Regarding coming home, one of Brad’s favorite activities at the school is the “Senior Salute.” This is where the graduating senior alums are honored for their tenure and time at OLPH school. They announce their intended colleges and are “clapped out” by the entirety of the school. I attended a public school which bounced between elementary, middle, and high schools and never had that opportunity to be a part of a community where nine years of your formative development are spent in the same place with the same family. However, I distinctly remember my technical school in the Air Force where we went through a similar process with the graduating airmen. It was equal parts envy and pride watching the graduating class.
Two of the things I pride myself on (okay, my wife would argue I pride myself on quite a few things… and not in a good way) are listening more than I speak and paying attention. One of the things I noticed while speaking with Brad was a semicolon tattoo on his arm. As we were finishing our interview, I asked him about it, assuming it had to do with his university English degree.
It turns out that I was mistaken; that semicolon is a proud statement of supporting mental health. It is a brazen and outspoken affirmation against self-harm and suicide that Brad wears. I have a number of tattoos, perhaps more than I should have, but was very humbled to hear Brad’s explanation of that particular tattoo.

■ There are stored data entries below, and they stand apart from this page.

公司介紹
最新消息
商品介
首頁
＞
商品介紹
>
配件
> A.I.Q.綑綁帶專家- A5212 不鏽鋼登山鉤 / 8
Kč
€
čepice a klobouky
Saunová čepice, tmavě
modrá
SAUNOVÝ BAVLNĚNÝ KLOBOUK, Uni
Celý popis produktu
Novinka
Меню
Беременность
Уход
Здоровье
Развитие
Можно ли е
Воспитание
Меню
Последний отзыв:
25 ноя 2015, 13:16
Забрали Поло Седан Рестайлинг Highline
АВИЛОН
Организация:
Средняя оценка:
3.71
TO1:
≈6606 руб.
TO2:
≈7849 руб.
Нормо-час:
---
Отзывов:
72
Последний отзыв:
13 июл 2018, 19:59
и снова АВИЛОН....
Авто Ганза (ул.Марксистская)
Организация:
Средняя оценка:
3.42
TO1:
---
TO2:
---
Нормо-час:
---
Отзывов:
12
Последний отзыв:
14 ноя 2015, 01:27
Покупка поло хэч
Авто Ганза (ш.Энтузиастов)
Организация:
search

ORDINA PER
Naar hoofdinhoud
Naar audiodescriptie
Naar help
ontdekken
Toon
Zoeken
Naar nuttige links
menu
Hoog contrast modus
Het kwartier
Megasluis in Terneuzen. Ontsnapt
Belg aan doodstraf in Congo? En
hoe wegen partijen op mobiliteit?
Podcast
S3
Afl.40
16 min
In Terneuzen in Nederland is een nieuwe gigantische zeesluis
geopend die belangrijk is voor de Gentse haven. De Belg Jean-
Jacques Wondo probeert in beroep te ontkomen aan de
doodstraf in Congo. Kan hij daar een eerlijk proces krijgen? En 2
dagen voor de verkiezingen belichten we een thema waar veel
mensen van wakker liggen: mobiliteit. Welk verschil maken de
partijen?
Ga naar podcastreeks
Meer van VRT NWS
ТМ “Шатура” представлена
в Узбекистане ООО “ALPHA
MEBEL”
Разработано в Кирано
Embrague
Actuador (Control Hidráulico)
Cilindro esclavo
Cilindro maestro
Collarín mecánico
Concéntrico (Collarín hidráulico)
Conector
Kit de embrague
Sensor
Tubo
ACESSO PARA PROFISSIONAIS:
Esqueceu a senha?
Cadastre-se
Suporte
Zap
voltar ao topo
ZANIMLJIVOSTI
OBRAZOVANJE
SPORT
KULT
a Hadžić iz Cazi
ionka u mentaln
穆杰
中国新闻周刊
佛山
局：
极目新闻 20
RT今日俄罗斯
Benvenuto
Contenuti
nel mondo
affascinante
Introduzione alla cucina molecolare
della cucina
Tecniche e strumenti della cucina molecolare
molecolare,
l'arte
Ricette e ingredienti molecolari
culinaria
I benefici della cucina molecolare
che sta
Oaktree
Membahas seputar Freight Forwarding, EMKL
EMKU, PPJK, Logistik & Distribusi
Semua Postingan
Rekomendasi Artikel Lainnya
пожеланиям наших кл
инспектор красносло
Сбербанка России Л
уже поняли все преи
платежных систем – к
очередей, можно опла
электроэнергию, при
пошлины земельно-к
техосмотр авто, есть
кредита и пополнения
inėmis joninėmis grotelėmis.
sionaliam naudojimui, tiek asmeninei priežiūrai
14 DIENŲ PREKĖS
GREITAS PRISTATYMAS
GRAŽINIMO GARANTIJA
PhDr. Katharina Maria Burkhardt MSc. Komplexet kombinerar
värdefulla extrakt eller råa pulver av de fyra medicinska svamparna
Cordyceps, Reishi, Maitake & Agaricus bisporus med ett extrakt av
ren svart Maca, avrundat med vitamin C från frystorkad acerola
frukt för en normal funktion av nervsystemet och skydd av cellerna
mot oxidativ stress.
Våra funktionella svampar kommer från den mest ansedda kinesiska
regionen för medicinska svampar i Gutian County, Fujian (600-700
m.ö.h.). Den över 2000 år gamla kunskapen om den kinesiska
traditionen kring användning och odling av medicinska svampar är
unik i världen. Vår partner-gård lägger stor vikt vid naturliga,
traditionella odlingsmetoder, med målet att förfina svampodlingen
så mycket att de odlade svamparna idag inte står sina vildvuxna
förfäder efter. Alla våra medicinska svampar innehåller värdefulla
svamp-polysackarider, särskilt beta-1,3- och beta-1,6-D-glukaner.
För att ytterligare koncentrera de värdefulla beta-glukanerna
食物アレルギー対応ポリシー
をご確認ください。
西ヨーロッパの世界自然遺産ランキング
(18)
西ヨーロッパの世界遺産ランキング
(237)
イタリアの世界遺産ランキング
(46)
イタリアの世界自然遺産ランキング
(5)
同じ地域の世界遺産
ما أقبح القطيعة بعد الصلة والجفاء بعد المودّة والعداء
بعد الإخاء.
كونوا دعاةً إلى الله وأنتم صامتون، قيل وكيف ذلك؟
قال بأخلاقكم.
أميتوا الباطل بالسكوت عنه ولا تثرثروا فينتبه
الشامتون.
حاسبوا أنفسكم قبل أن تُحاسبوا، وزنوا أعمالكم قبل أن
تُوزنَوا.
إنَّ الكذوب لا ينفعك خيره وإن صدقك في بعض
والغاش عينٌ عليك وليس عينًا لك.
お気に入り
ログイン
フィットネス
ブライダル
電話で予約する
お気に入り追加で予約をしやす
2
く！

Perhaps associated with that tattoo, Brad’s greatest wish is for world peace. He qualifies, “Not just the stereotypical world peace.” Brad further explains, “There’s a lot of violence from differences and I just want everyone to see and celebrate those differences, but still.” Then he stops and thinks and adds, “I want us all to be able to live together. That’s why I work here and I want to help all the students to realize this.”